Caro Miguel Serras Pereira,
Saberá certamente ler, e terá a sua opinião, tão justa e livre como qualquer outra.
No entanto, para mim, FL é claro ao considerar o derrube do muro uma vitória. Parece-me que ele se opõe, isso sim, à forma como o derrube do muro serviu de plataforma para que algumas pessoas, particularmente Vitorino, 'alargassem' as suas conclusões e concluíssem que foi A DERROTA de todo o comunismo, não apenas de uma facção (apropriadora ou não de uma ideologia) à qual o próprio FL se opunha. Está mais clara agora a minha leitura do artigo de FL?
Caros Pedro Viana e Sérgio Pinto,
o problema é justamente que não me parece claro que o texto de FL considere a queda/derrubamento do Muro uma boa coisa. Se o faz, poderia ter sido mais claro. E aqui remeto-vos para o comentário da Joana no seu post de hoje "'Ismos' e 'Anti-ismos'".
Um segundo aspecto. Não ponho em dúvida que houve quem acreditasse sinceramente que no Leste se passava qualquer coisa como a construção do socialismo e que as medidas terroristas ou ditatoriais, a supressão das liberdades e direitos, etc. eram apenas um passo transitório, necessário, da instauração da sociedade sem classes. Mas as boas intenções ou credulidade de alguns não bastam para tornar os regimes que, consolidados, se caracterizaram pela existência de um Estado policial, pelo esmagamento das liberdades mais elementares, pela perseguição militante do pensamento crítico e do livre exame, por sistemas penitenciários atrozes e maisa não digo embora isto seja só da missa a metade - as boas intenções ou credulidade, dizia eu, não bastam para tornar os regimes em causa uma via para essa extensão radical da democracia e da cidadania activa e governante, que o socialismo não pode deixar de ser, enquanto forma de emancipação e autonomia. O facto de uma mistificação monstruosa ter feito muitas vítimas, ter manipulado boas intenções, ter logrado impor a renúncia à reflexão e ao livre-exame aos "fiéis", não nos deve tornar condescendentes na nossa apreciação a seu respeito nem na nossa acção contra ela. Aqui, a questão de fundo é que a democracia e a extensão efectiva das liberdades são condições necessárias, prioritárias, prévias, do socialismo entendido como "emancipação dos trabalhadores como obra dos próprios trabalhadores" (e não tarefa das "vanguardas dirigentes" e portadoras da verdade da "consciência de classe"), ou como livre associação dos produtores (e não como gestão da economia e comando da força de trabalho por hierarcas estatais e partidários, irresponsáveis perante o conjunto da população).

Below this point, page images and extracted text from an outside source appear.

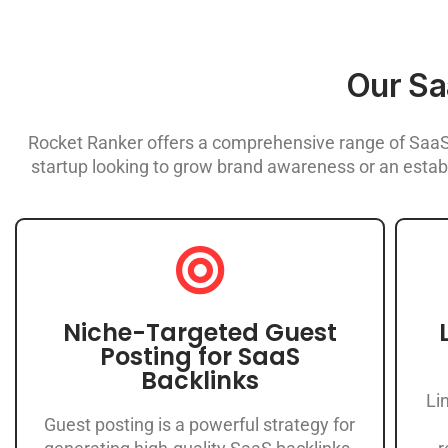
Our Sa
Rocket Ranker offers a comprehensive range of SaaS 
startup looking to grow brand awareness or an establ
Niche-Targeted Guest
Posting for SaaS
Backlinks
Li
Guest posting is a powerful strategy for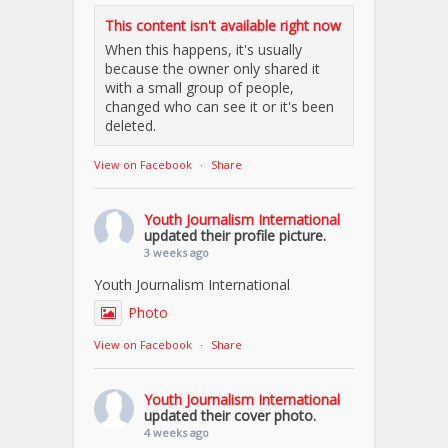
This content isn't available right now
When this happens, it's usually
because the owner only shared it
with a small group of people,
changed who can see it or it's been
deleted.
View on Facebook
·
Share
Youth Journalism International
updated their profile picture.
3 weeks ago
Youth Journalism International
Photo
View on Facebook
·
Share
Youth Journalism International
updated their cover photo.
4 weeks ago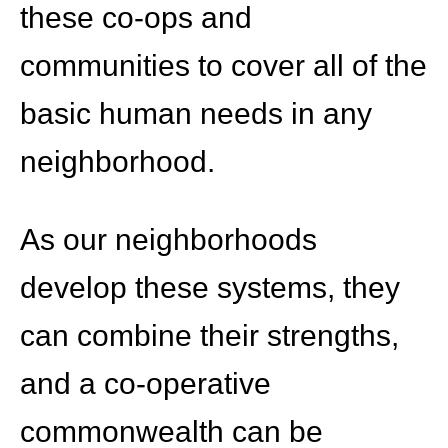
these co-ops and
communities to cover all of the
basic human needs in any
neighborhood.
As our neighborhoods
develop these systems, they
can combine their strengths,
and a co-operative
commonwealth can be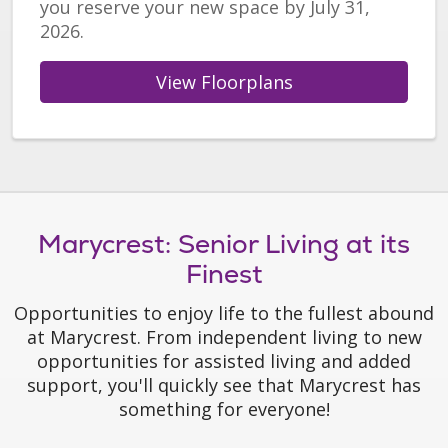
you reserve your new space by July 31,
2026.
View Floorplans
Marycrest: Senior Living at its
Finest
Opportunities to enjoy life to the fullest abound
at Marycrest. From independent living to new
opportunities for assisted living and added
support, you'll quickly see that Marycrest has
something for everyone!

Se estivermos de acordo nisto, estamos de acordo no essencial. Mas teremos de continuar a discutir como se defendem e como se comprometem estas ideias, o que devemos dizer e fazer tendo-as em conta, que tipo de plataforma nos deve reunir.
Com as minhas melhores saudações democráticas
msp
Eu penso que haverá aqui necessidade de introduzir uma distinção essencial para compreendermos melhor ambos os pontos de vista: quando se fala dos regimes comunistas, simbolicamente derrotados pela "Queda" do Muro de Berlim, está-se no fundo a falar de duas realidade distintas, a primeira sendo o modelo político desses regimes - Ditadura - e a segunda o seu modelo económico - estatização dos meios de produção.
Penso que a diferença entre ambos é pacífica e unanimemente reconhecida, estando até na base da especificidade do caso jugoslavo.
Ora parece-me que, quando Louçã fala numa derrota não-definitiva do ideal comunista com a Queda do Muro, estará apenas a referir-se a essa busca de um modelo económico alternativo ao do capitalismo actual, não propriamente ao modelo de regime político, relativamente ao qual não tenho dúvidas de que F. Louçã não ousa pretender "salvar dos escombros" históricos.
Atrevo-me a dizer, aproveitando uma das metáforas do seu Artigo, que se a Inquisição relevava da Igreja Católica, não procedia porém da mesma Religião!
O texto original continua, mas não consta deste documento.